Dangerous gas could spike again

Morwell residents could be exposed to elevated levels of the dangerous gas carbon monoxide for weeks, the CFA has warned, after levels spiked in the township on Saturday.

With the Hazelwood open cut fire predicted to last weeks, carbon monoxide created by the blaze could continue to linger in residential areas in calm weather, according to a CFA update issued yesterday.

“(When there are) no winds to disperse smoke… it is possible that this will happen again until the fire is out,” the CFA bulletin stated.

Anxiety swept through much of Morwell’s population on Saturday after a carbon monoxide alert warning was issued at 12.59pm for the town, recommending residents west of McDonald Street and Maryvale Road to shelter indoors.

Residents were advised to ensure all external doors, windows and vents were closed, and to switch of heating and cooling systems.

At 3.30pm the ‘watch and act’ alert was downgraded to an advice level, notifying residents it had become safe to ventilate houses, however with thick smoky conditions prevalent throughout the afternoon, social media was alight with concern as to whether it was safe to do so.

Carbon monoxide is an invisible odourless by-product of burning fuel and exposure symptoms include tiredness, headaches, dizziness, nausea and confusion, according to the Victorian Government’s Better Health website.

With the CFA predicting “at least several weeks of work ahead” in the fight to extinguish the blaze, emergency services HazMat technicians will continue to monitor carbon monoxide levels in Morwell and issue further warnings if and when required.

About 20 firefighters are now believed to have attended hospital with exposure symptoms or concerns after working at the open cut blaze, which has become a carbon monoxide sinkhole since the fire broke out on 9 February.

When asked last week if residents would be at risk to the increased carbon monoxide levels, emergency and monitoring authority spokespeople said on a number of occasions the Morwell township would not be affected.

Meanwhile, with the absence of wind at the weekend, the lingering smoky conditions reached some of their worst levels since last Sunday, creating a thick plume over the town and reducing visibility at some points to less than a kilometre.

Air monitoring data from the Environment Protection Authority showed air quality index ratings were blown off the charts at the weekend, with Morwell returning a reading of 459 on Saturday between 3pm and 4pm, more than three times the threshold for its worst quality rating, ‘very poor’.

Living with emphysema, 77 year-old Maryvale Crescent resident Ron Beveridge said his ability to cope with the worsening conditions was “bloody shocking”.

“All this bloody smoke is killing me – I’m seizing up in the back of the throat and the house smells bloody terrible,” Mr Beveridge said, adding a recent heart bypass operation was not helping.

“When I heard about (the carbon monoxide) on the radio I closed all the windows and locked the doors to stop it coming in, but I’m in these commission flats with three-inch wire vents you can’t close, so it would have still been getting in.”

While Mr Beveridge said he had been coping throughout last week, the worsening conditions – which he described as “a thick London fog descending over Morwell” – had become unbearable.

“The nights are the worst – I got up to have a sleeping tablet (Saturday) night and that didn’t even work – I had to plant a fan beside the bed just to make it easier to breath,” he said.

“On top of all this, the dog has been annoying… me because I haven’t been able to take him for a walk for three days.”

A CFA community information bus was set up in Morwell yesterday to answer residents’ concerns.

EPA field operations group manager Elizabeth Radcliffe advised residents they could conduct a smoke assessment themselves, without need for any monitoring equipment.

“If you can see 20 kilometres in front of you the air quality is good. If you can only see 10km in front it is poor and that is the stage when alerts are issued,” Ms Radcliffe said.

“If visibility is less than 1km then (the air) is hazardous and you should be limiting your exposure as much as possible.”

Signs of smoke irritation include itchy eyes, sore throat, runny nose and coughing, while worsening symptoms may include wheezing, chest tightness and difficulty breathing; children, elderly and those with pre-existing illnesses are more vulnerable.

-=-=-

## WORK TO BE COMPLETED
Answer these questions using the article on carbon monoxide in Morwell.
(a) At what time on Saturday was the carbon monoxide alert warning issued for Morwell?
(b) What air quality index reading did Morwell return on Saturday between 3pm and 4pm?
(c) According to Ms Radcliffe, below what visibility distance is the air considered hazardous?

[Collection entries]
-=-=-

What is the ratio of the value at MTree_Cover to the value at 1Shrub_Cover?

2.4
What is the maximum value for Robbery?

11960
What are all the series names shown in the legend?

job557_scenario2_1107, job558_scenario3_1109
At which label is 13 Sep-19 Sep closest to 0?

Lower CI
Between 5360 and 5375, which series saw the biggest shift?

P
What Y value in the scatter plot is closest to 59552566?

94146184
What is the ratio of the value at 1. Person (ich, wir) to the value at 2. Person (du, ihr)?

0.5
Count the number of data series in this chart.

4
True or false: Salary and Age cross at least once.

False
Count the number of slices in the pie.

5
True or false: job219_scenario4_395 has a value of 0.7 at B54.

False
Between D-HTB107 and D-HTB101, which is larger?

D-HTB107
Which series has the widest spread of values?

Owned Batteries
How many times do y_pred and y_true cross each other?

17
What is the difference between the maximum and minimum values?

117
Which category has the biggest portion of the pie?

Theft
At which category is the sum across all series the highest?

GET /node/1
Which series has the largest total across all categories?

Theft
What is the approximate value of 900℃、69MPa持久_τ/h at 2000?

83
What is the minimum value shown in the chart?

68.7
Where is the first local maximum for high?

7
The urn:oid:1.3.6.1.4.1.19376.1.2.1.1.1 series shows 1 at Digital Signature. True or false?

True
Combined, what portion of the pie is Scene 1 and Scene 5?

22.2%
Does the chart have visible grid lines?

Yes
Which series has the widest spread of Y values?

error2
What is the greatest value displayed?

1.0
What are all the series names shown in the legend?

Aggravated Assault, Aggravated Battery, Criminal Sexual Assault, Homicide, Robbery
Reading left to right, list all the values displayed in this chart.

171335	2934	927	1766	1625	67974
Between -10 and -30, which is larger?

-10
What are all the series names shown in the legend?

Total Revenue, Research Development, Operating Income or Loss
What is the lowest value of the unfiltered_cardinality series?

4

-=-=-

## ANSWER SECTION
(a) 12.59pm
(b) 459
(c) 1km